[Page images and extracted text]
****************

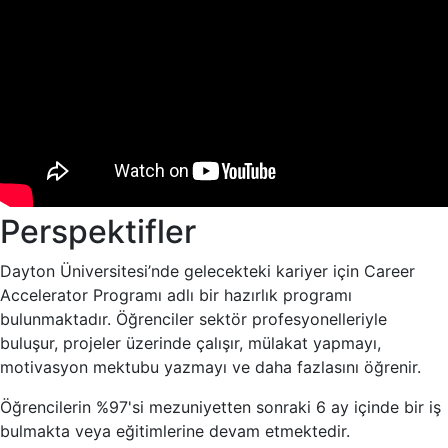
Perspektifler
Dayton Üniversitesi’nde gelecekteki kariyer için Career
Accelerator Programı adlı bir hazırlık programı
bulunmaktadır. Öğrenciler sektör profesyonelleriyle
buluşur, projeler üzerinde çalışır, mülakat yapmayı,
motivasyon mektubu yazmayı ve daha fazlasını öğrenir.
Öğrencilerin %97'si mezuniyetten sonraki 6 ay içinde bir iş
bulmakta veya eğitimlerine devam etmektedir.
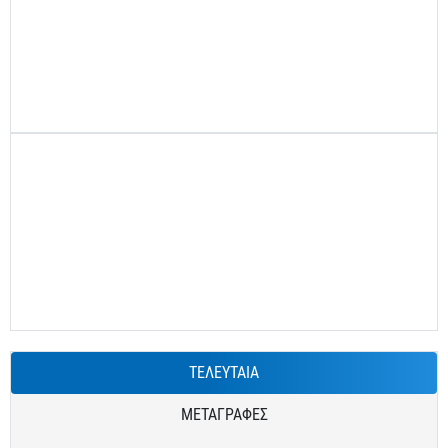
ΤΕΛΕΥΤΑΙΑ
ΜΕΤΑΓΡΑΦΕΣ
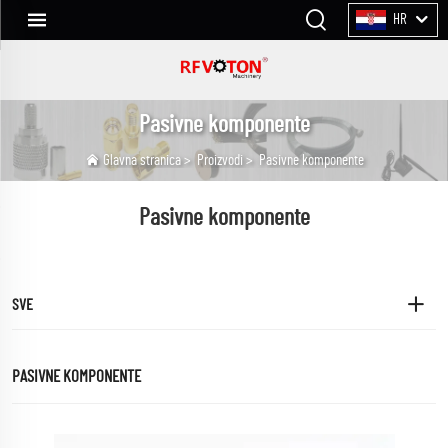
HR
Pasivne komponente
Glavna stranica
>
Proizvodi
>
Pasivne komponente
Pasivne komponente
SVE
PASIVNE KOMPONENTE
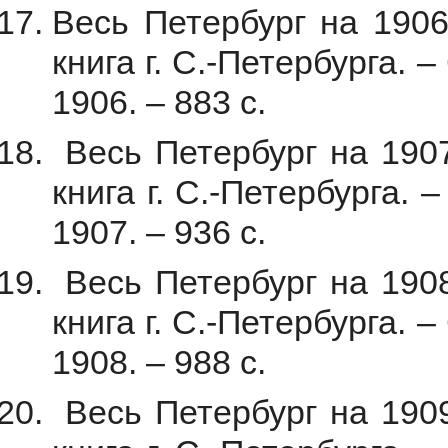
Весь Петербург на 1906
книга г. С.-Петербурга. 
1906. – 883 с.
Весь Петербург на 1907
книга г. С.-Петербурга. 
1907. – 936 с.
Весь Петербург на 1908
книга г. С.-Петербурга. 
1908. – 988 с.
Весь Петербург на 1909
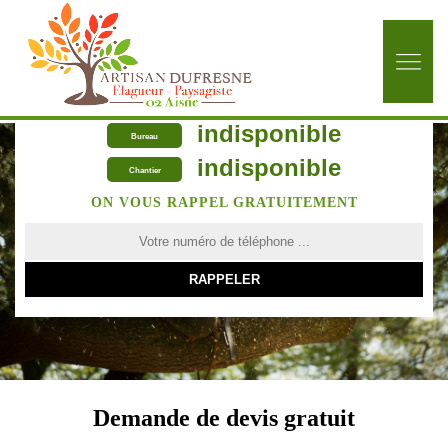
indisponible
Bureau
indisponible
Chantier
ON VOUS RAPPEL GRATUITEMENT
Demande de devis gratuit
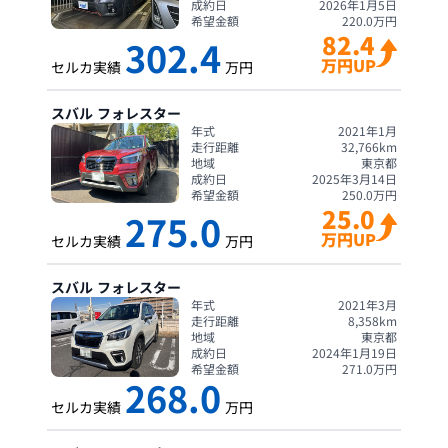
成約日
2026年1月5日
希望金額
220.0
万円
82.4
302.4
万円UP
セルカ実績
万円
スバル
フォレスター
年式
2021年1月
走行距離
32,766
km
地域
東京都
成約日
2025年3月14日
希望金額
250.0
万円
25.0
275.0
万円UP
セルカ実績
万円
スバル
フォレスター
年式
2021年3月
走行距離
8,358
km
地域
東京都
成約日
2024年1月19日
希望金額
271.0
万円
268.0
セルカ実績
万円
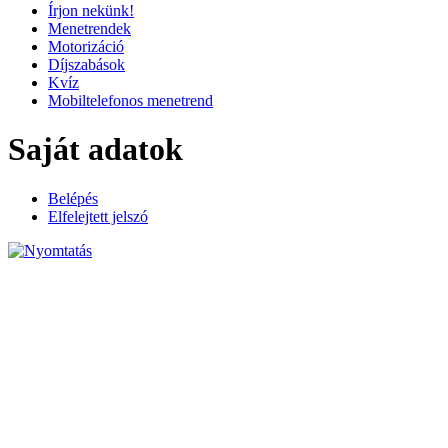
Írjon nekünk!
Menetrendek
Motorizáció
Díjszabások
Kvíz
Mobiltelefonos menetrend
Saját adatok
Belépés
Elfelejtett jelszó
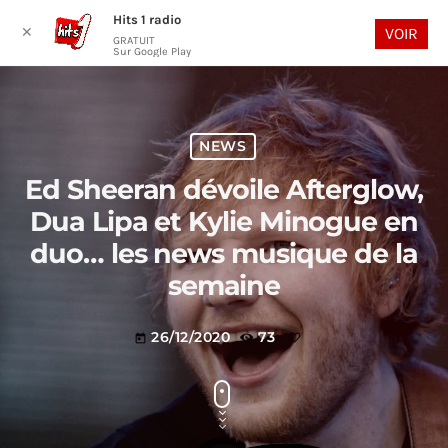
Hits 1 radio
play_arrow
search
menu
✕
VOIR
GRATUIT
Sur Google Play
NEWS
Ed Sheeran dévoile Afterglow,
Dua Lipa et Kylie Minogue en
duo… les news musique de la
semaine
26/12/2020
73
today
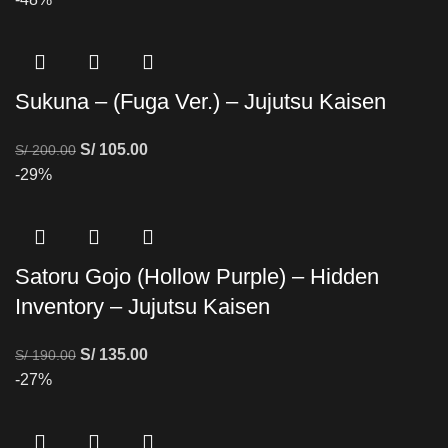
Sukuna – (Fuga Ver.) – Jujutsu Kaisen
S/
105.00
S/
200.00
-29%
Satoru Gojo (Hollow Purple) – Hidden
Inventory – Jujutsu Kaisen
S/
135.00
S/
190.00
-27%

****************

— Activity —
For the string "Kaisen", count the lines of the entries above that include it; answer with the number only.

— Result for this task —
2